Julio Serrano Castillejos, un poeta que deja huella

Entre los personajes que han dejado huella en el estado se encuentra el escritor y abogado Julio Serrano Castillejos, quien fue homenajeado en el marco del 127º aniversario de Tuxtla como capital del estado de Chiapas, en el patio cívico de la presidencia municipal.

En la charla en honor del autor de los poemarios De mi lira interior y La nostalgia del olvido participaron José María López Sánchez, Linda Esquinca Méndez y Valente Serrano.

En el evento se le preguntó al homenajeado su opinión sobre los diferentes tipos de poesía que cumplen estrictamente con la métrica y con la rima, así como sobre la prosa y el verso libre, a lo que Julio respondió que él empezó a conocer la poesía desde muy niño. Recordó que en aquella época, en la década de los 40 del siglo XX, los libros traían poesía, especialmente fábulas en versos muy sencillos, guardando la preceptiva poética, sobre el sapo, el ratón, el zorro y otros animalitos que permitían que los niños empezaran a entender algunas moralejas que se convirtieron en las primeras enseñanzas que tuvieron.

Julio compartió que a través de esas fábulas que contenían rimas, métricas y acentuación empezó a interiorizar esas cuestiones, que tiempo después leyó en los libros que llegaron a sus manos.

Citó que algunos de sus libros fueron El declamador sin maestro y Cien poesías escogidas, en los que encontró poemas que posteriormente escuchó en una radiodifusora nacional en la voz de Manuel Bernal. Dijo que a través de las enseñanzas de un maestro se enamoró de la poesía de Rubén Darío, y poco después conoció a Pablo Neruda, Leopoldo Lugones y el mexicano Manuel Acuña.

Serrano Solís también habló de los seudopoetas que inventan temas que no son poesía. “Lo que hacen es escribir prosa y la dividen en pequeños renglones y hacen creer que están escribiendo poesía, y no tienen métrica, rima o acentuación, y son personas que engañan a los lectores, que no han profundizado en la preceptiva poética. Son personas que llegan a veces a escribir libros con una cantidad de engaños que no tienen en realidad ninguna profundidad y lo que terminan haciendo son cuentos”, indicó.
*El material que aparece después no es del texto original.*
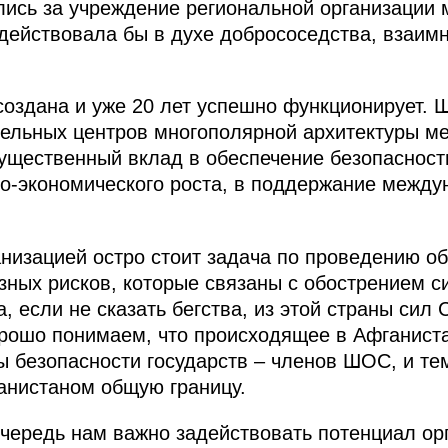
лись за учреждение региональной организации 
 действовала бы в духе добрососедства, взаим
создана и уже 20 лет успешно функционирует. 
тельных центров многополярной архитектуры м
существенный вклад в обеспечение безопасности
но-экономического роста, в поддержание между
низацией остро стоит задача по проведению о
ёзных рисков, которые связаны с обострением с
 если не сказать бегства, из этой страны сил
орошо понимаем, что происходящее в Афганист
ы безопасности государств – членов ШОС, и те
анистаном общую границу.
очередь нам важно задействовать потенциал орг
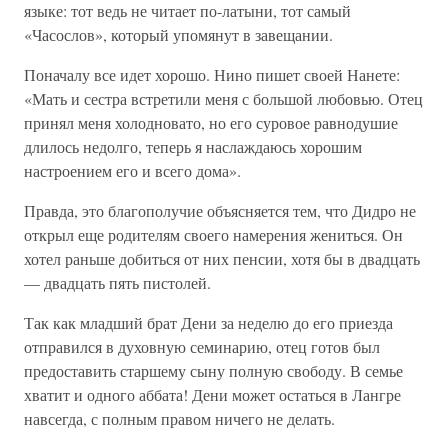
языке: тот ведь не читает по-латыни, тот самый
«Часослов», который упомянут в завещании.
Поначалу все идет хорошо. Нино пишет своей Нанете:
«Мать и сестра встретили меня с большой любовью. Отец
принял меня холодновато, но его суровое равнодушие
длилось недолго, теперь я наслаждаюсь хорошим
настроением его и всего дома».
Правда, это благополучие объясняется тем, что Дидро не
открыл еще родителям своего намерения жениться. Он
хотел раньше добиться от них пенсии, хотя бы в двадцать
— двадцать пять пистолей.
Так как младший брат Дени за неделю до его приезда
отправился в духовную семинарию, отец готов был
предоставить старшему сыну полную свободу. В семье
хватит и одного аббата! Дени может остаться в Лангре
навсегда, с полным правом ничего не делать.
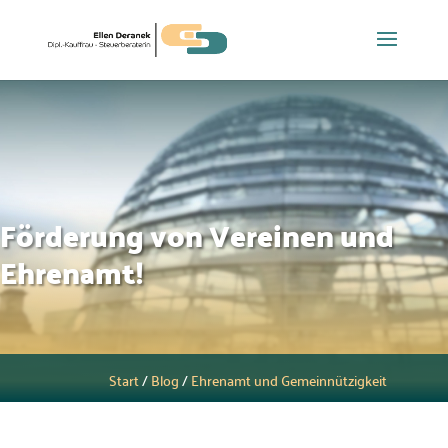
Förderung von Vereinen und
Ehrenamt!
Start
/
Blog
/
Ehrenamt und Gemeinnützigkeit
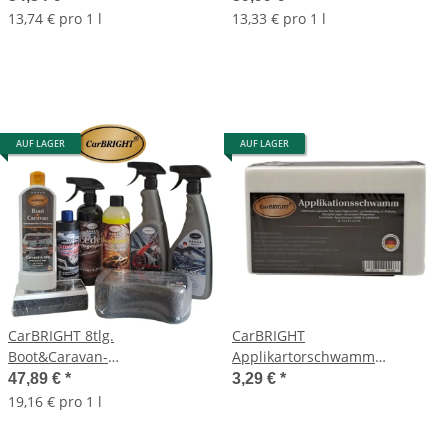
gründliche&professionelle
13,74 € pro 1 l
13,33 € pro 1 l
Reinigung
AUF LAGER
AUF LAGER
CarBRIGHT 8tlg.
CarBRIGHT
Boot&Caravan-
Applikartorschwamm
Pflegeset/Exterior-Set für die
130x80x38mm
47,89 €
*
3,29 €
*
gründliche&professionelle
19,16 € pro 1 l
Reinigung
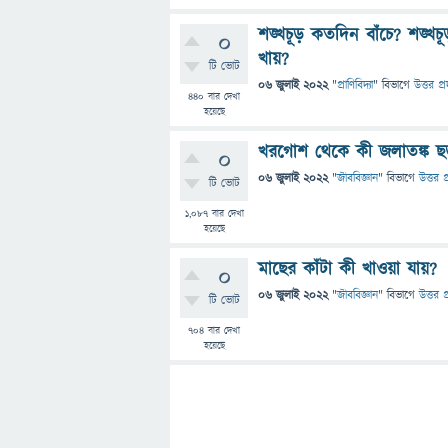
শঙ্খচূড় কতদিন বাঁচে? শঙ্খচ
0
খায়?
টি ভোট
06 জুলাই 2022
"
প্রাণিবিদ্যা
" বিভাগে
উত্তর প্
440
বার দেখা
হয়েছে
খরগোশ থেকে কী জলাতঙ্ক ছ
0
06 জুলাই 2022
"
জীববিজ্ঞান
" বিভাগে
উত্তর প
টি ভোট
1,087
বার দেখা
হয়েছে
মাছের কাঁটা কী খাওয়া যায়?
0
06 জুলাই 2022
"
জীববিজ্ঞান
" বিভাগে
উত্তর প
টি ভোট
704
বার দেখা
হয়েছে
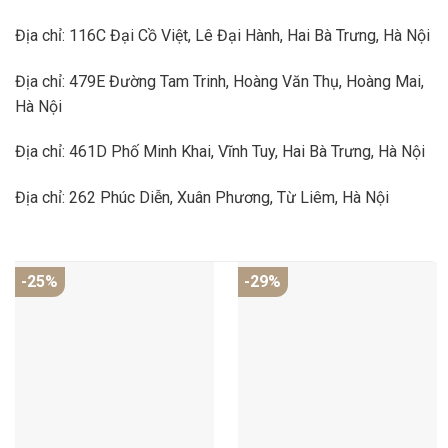
Địa chỉ: 116C Đại Cồ Việt, Lê Đại Hành, Hai Bà Trưng, Hà Nội
Địa chỉ: 479E Đường Tam Trinh, Hoàng Văn Thụ, Hoàng Mai,
Hà Nội
Địa chỉ: 461D Phố Minh Khai, Vĩnh Tuy, Hai Bà Trưng, Hà Nội
Địa chỉ: 262 Phúc Diễn, Xuân Phương, Từ Liêm, Hà Nội
-25%
-29%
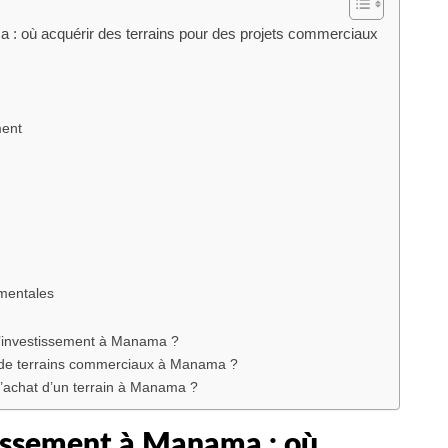
 : où acquérir des terrains pour des projets commerciaux
ment
ementales
 d’investissement à Manama ?
at de terrains commerciaux à Manama ?
’achat d’un terrain à Manama ?
tissement à Manama : où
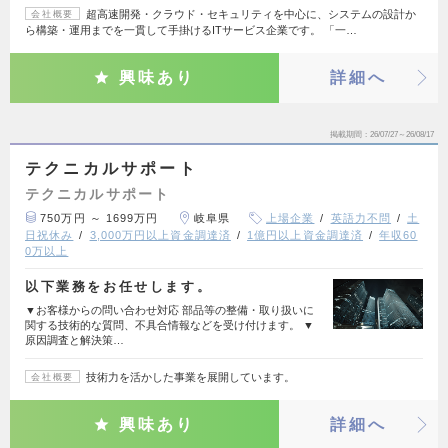
超高速開発・クラウド・セキュリティを中心に、システムの設計か
会社概要
ら構築・運用までを一貫して手掛けるITサービス企業です。 「一…
興味あり
詳細へ
掲載期間
26/07/27～26/08/17
テクニカルサポート
テクニカルサポート
750万円 ～ 1699万円
岐阜県
上場企業
英語力不問
土
日祝休み
3,000万円以上資金調達済
1億円以上資金調達済
年収60
0万以上
以下業務をお任せします。
▼お客様からの問い合わせ対応 部品等の整備・取り扱いに
関する技術的な質問、不具合情報などを受け付けます。 ▼
原因調査と解決策…
技術力を活かした事業を展開しています。
会社概要
興味あり
詳細へ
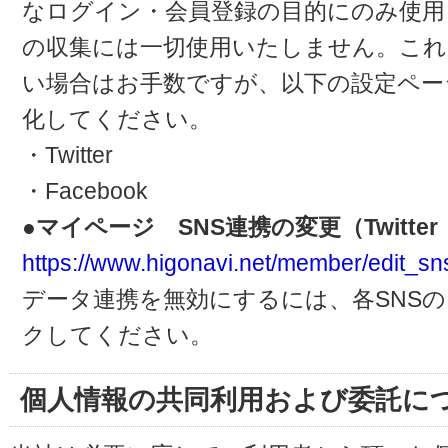
なログイン・会員登録の目的にのみ使用
の収集には一切使用いたしません。これ
い場合はお手数ですが、以下の設定ペー
化してください。
・Twitter
・Facebook
●マイページ SNS連携の変更（Twitter・
https://www.higonavi.net/member/edit_sn
データ連携を無効にするには、各SNS
クしてください。
個人情報の共同利用および委託に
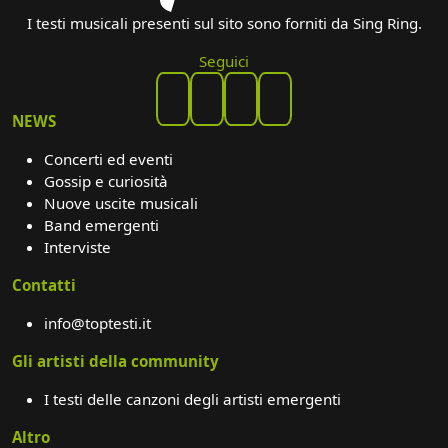
I testi musicali presenti sul sito sono forniti da Sing Ring.
Seguici
NEWS
Concerti ed eventi
Gossip e curiosità
Nuove uscite musicali
Band emergenti
Interviste
Contatti
info@toptesti.it
Gli artisti della community
I testi delle canzoni degli artisti emergenti
Altro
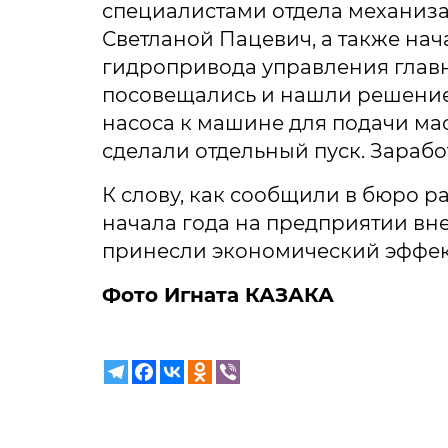
специалистами отдела механиз
Светланой Пацевич, а также на
гидропривода управления глав
посовещались и нашли решение
насоса к машине для подачи ма
сделали отдельный пуск. Зарабо
К слову, как сообщили в бюро р
начала года на предприятии вн
принесли экономический эффект 
Фото Игната КАЗАКА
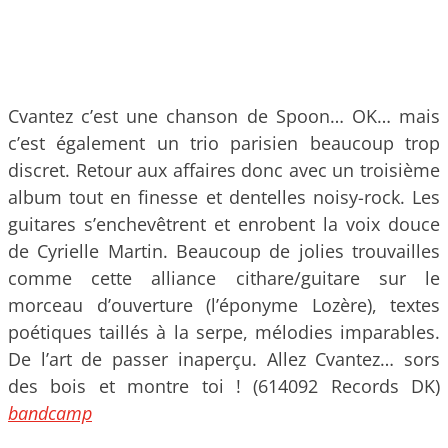
Cvantez c’est une chanson de Spoon… OK… mais
c’est également un trio parisien beaucoup trop
discret. Retour aux affaires donc avec un troisième
album tout en finesse et dentelles noisy-rock. Les
guitares s’enchevêtrent et enrobent la voix douce
de Cyrielle Martin. Beaucoup de jolies trouvailles
comme cette alliance cithare/guitare sur le
morceau d’ouverture (l’éponyme Lozère), textes
poétiques taillés à la serpe, mélodies imparables.
De l’art de passer inaperçu. Allez Cvantez… sors
des bois et montre toi ! (614092 Records DK)
bandcamp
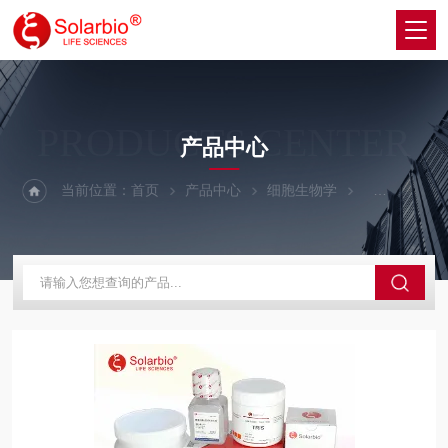
PRODUCTS CENTER
产品中心
当前位置：
首页
产品中心
细胞生物学
细胞生长因子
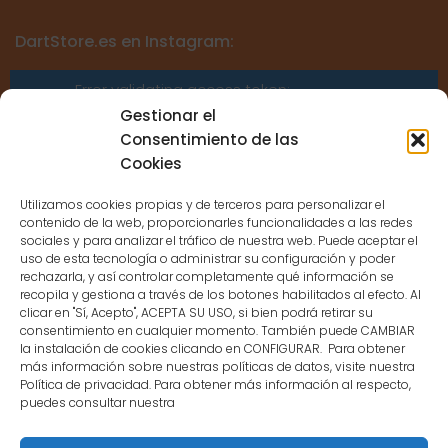
DartStore.es en Instagram:
Error validating access token:
Sessions for the user are not allowed
Gestionar el
because the user is not a confirmed
Consentimiento de las
user.
Cookies
Utilizamos cookies propias y de terceros para personalizar el
contenido de la web, proporcionarles funcionalidades a las redes
sociales y para analizar el tráfico de nuestra web. Puede aceptar el
uso de esta tecnología o administrar su configuración y poder
CONTACTO
rechazarla, y así controlar completamente qué información se
recopila y gestiona a través de los botones habilitados al efecto. Al
clicar en "Sí, Acepto", ACEPTA SU USO, si bien podrá retirar su
MENÚ PRINCIPAL
consentimiento en cualquier momento. También puede CAMBIAR
la instalación de cookies clicando en CONFIGURAR. Para obtener
más información sobre nuestras políticas de datos, visite nuestra
Política de privacidad. Para obtener más información al respecto,
MI CUENTA
puedes consultar nuestra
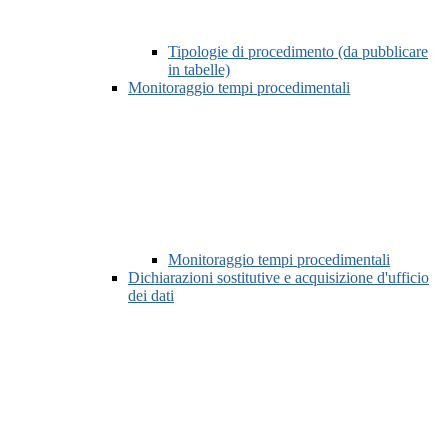
Tipologie di procedimento (da pubblicare
in tabelle)
Monitoraggio tempi procedimentali
Monitoraggio tempi procedimentali
Dichiarazioni sostitutive e acquisizione d'ufficio
dei dati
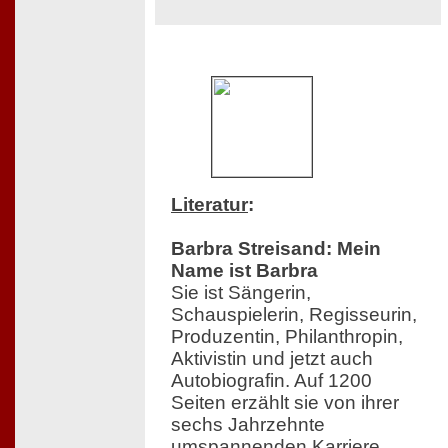
Literatur
:
Barbra Streisand: Mein
Name ist Barbra
Sie ist Sängerin,
Schauspielerin, Regisseurin,
Produzentin, Philanthropin,
Aktivistin und jetzt auch
Autobiografin. Auf 1200
Seiten erzählt sie von ihrer
sechs Jahrzehnte
umspannenden Karriere,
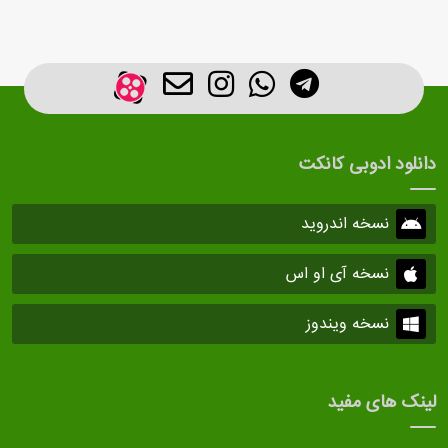
دانلود ادوبی کانکت
نسخه اندروید
نسخه آی او اس
نسخه ویندوز
لینک های مفید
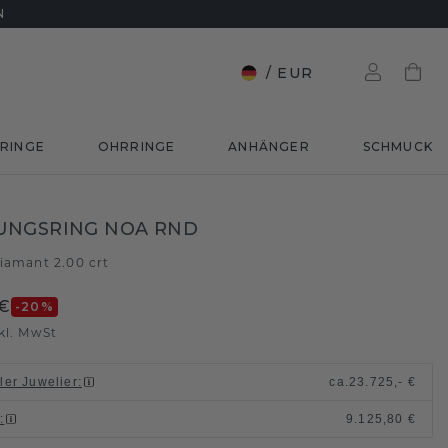
N
/
EUR
RINGE
OHRRINGE
ANHÄNGER
SCHMUCK
UNGSRING NOA RND
iamant 2.00 crt
 €
-20
%
kl. MwSt
ller Juwelier
:
ca.
23.725,- €
n
:
9.125,80 €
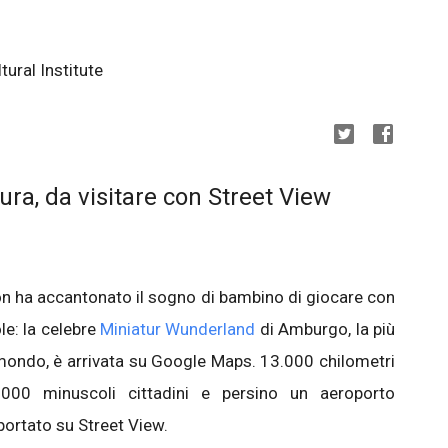
ural Institute
ura, da visitare con Street View
non ha accantonato il sogno di bambino di giocare con
le: la celebre
Miniatur Wunderland
di Amburgo, la più
l mondo, è arrivata su Google Maps. 13.000 chilometri
.000 minuscoli cittadini e persino un aeroporto
ortato su Street View.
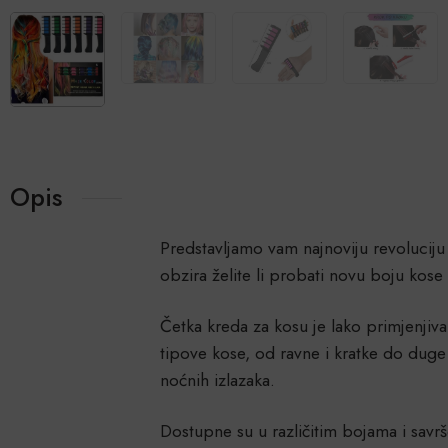
Opis
Predstavljamo vam najnoviju revoluciju
obzira želite li probati novu boju kose 
Četka kreda za kosu je lako primjenjiva
tipove kose, od ravne i kratke do duge
noćnih izlazaka.
Dostupne su u različitim bojama i savrš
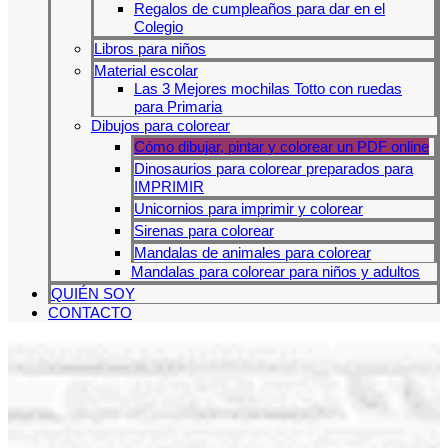
Regalos de cumpleaños para dar en el
Colegio
Libros para niños
Material escolar
Las 3 Mejores mochilas Totto con ruedas
para Primaria
Dibujos para colorear
Cómo dibujar, pintar y colorear un PDF online
Dinosaurios para colorear preparados para
IMPRIMIR
Unicornios para imprimir y colorear
Sirenas para colorear
Mandalas de animales para colorear
Mandalas para colorear para niños y adultos
QUIÉN SOY
CONTACTO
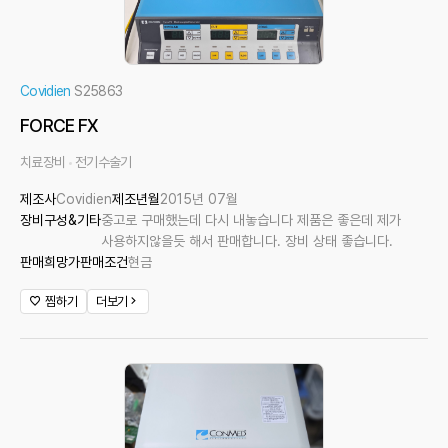
Covidien
S25863
FORCE FX
치료장비
전기수술기
제조사
Covidien
제조년월
2015년 07월
장비구성&기타
중고로 구매했는데 다시 내놓습니다 제품은 좋은데 제가
사용하지않을듯 해서 판매합니다. 장비 상태 좋습니다.
판매희망가
판매조건
현금
찜하기
더보기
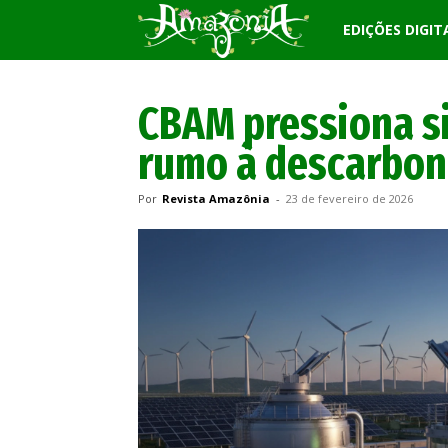
Revista
EDIÇÕES DIGIT
Amazônia
CBAM pressiona si
rumo à descarbon
Por
Revista Amazônia
-
23 de fevereiro de 2026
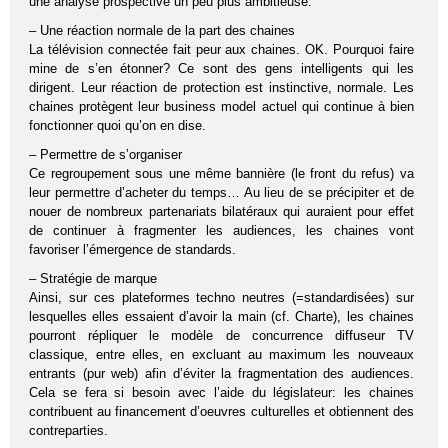
une analyse prospective un peu plus ambitieuse:
– Une réaction normale de la part des chaines
La télévision connectée fait peur aux chaines. OK. Pourquoi faire
mine de s’en étonner? Ce sont des gens intelligents qui les
dirigent. Leur réaction de protection est instinctive, normale. Les
chaines protègent leur business model actuel qui continue à bien
fonctionner quoi qu’on en dise.
– Permettre de s’organiser
Ce regroupement sous une même bannière (le front du refus) va
leur permettre d’acheter du temps… Au lieu de se précipiter et de
nouer de nombreux partenariats bilatéraux qui auraient pour effet
de continuer à fragmenter les audiences, les chaines vont
favoriser l’émergence de standards.
– Stratégie de marque
Ainsi, sur ces plateformes techno neutres (=standardisées) sur
lesquelles elles essaient d’avoir la main (cf. Charte), les chaines
pourront répliquer le modèle de concurrence diffuseur TV
classique, entre elles, en excluant au maximum les nouveaux
entrants (pur web) afin d’éviter la fragmentation des audiences.
Cela se fera si besoin avec l’aide du législateur: les chaines
contribuent au financement d’oeuvres culturelles et obtiennent des
contreparties.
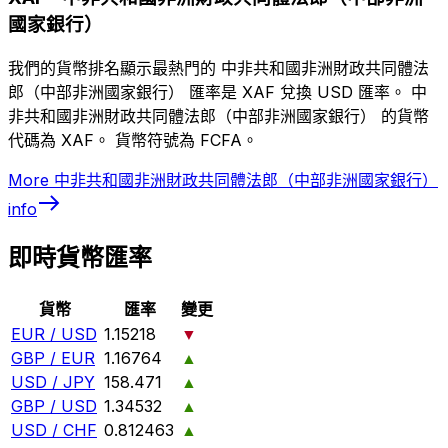
國家銀行）
我們的貨幣排名顯示最熱門的 中非共和國非洲財政共同體法
郎（中部非洲國家銀行） 匯率是 XAF 兌換 USD 匯率。 中
非共和國非洲財政共同體法郎（中部非洲國家銀行） 的貨幣
代碼為 XAF。 貨幣符號為 FCFA。
More
中非共和國非洲財政共同體法郎（中部非洲國家銀行）
info
即時貨幣匯率
貨幣
匯率
變更
EUR / USD
1.15218
▼
GBP / EUR
1.16764
▲
USD / JPY
158.471
▲
GBP / USD
1.34532
▲
USD / CHF
0.812463
▲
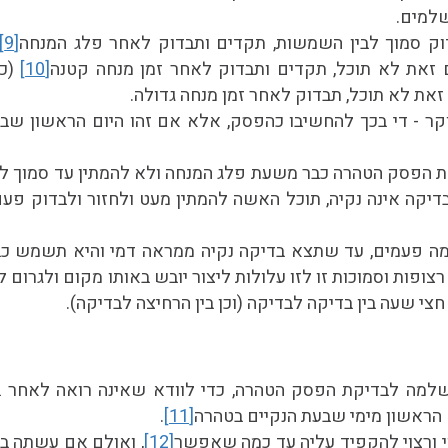
שלמים.
ק סמוך לבין השמשות, תקדים ותבדוק לאחר פלג המנחה
[9]
 זאת לא תוכל, תקדים ותבדוק לאחר זמן מנחה קטנה
[10]
(כש
זאת לא תוכל, תבדוק לאחר זמן מנחה גדולה.
קר - די בכך להחשיבו כהפסק, אלא אם זהו היום הראשון שבו
ת הפסק הטהרה כבר משעת פלג המנחה ולא להמתין עד סמוך 
יקה אינה נקיה, תוכל האשה להמתין מעט ולחזור ולבדוק פעם
מה פעמים, עד שתצא בדיקה נקיה ממראה דמי והיא תשמש כ
צופות וסמוכות זו לזו עלולות ליצור יובש באותו מקום ולגרום 
צי שעה בין בדיקה לבדיקה (וכן בין הרחיצה לבדיקה).
למה לבדיקת הפסק הטהרה, כדי לוודא שאינה רואה לאחר 
 הראשון מימי שבעת הנקיים בטהרה
[11]
.
ורצוי להקפיד עליה עד כמה שאפשר
[12]
, ואולם אם עשתה ב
En este contexto, parafraseó el poema de Jaime Sabines, “La luna”. “¿Qué escribe una persona como, por ejemplo, nuestro paisano que dijo: ‘La luna se toma a cucharadas’? Eso es poesía porque tiene un sentido hermoso desde el punto de vista filosófico. Sabines nos lleva a través de esas palabras y frases que no tienen rima ni acentuación a un contenido poético, y eso es lo que se llama prosa poética”.

Sobre el tipo de poesía en el que se desenvuelve, mencionó que se sitúa como un poeta clásico, con base en lo que le dijo el poeta Rafael Merida Cruz Lazcano, pero que desconoce si los demás lectores comparten ese punto de vista.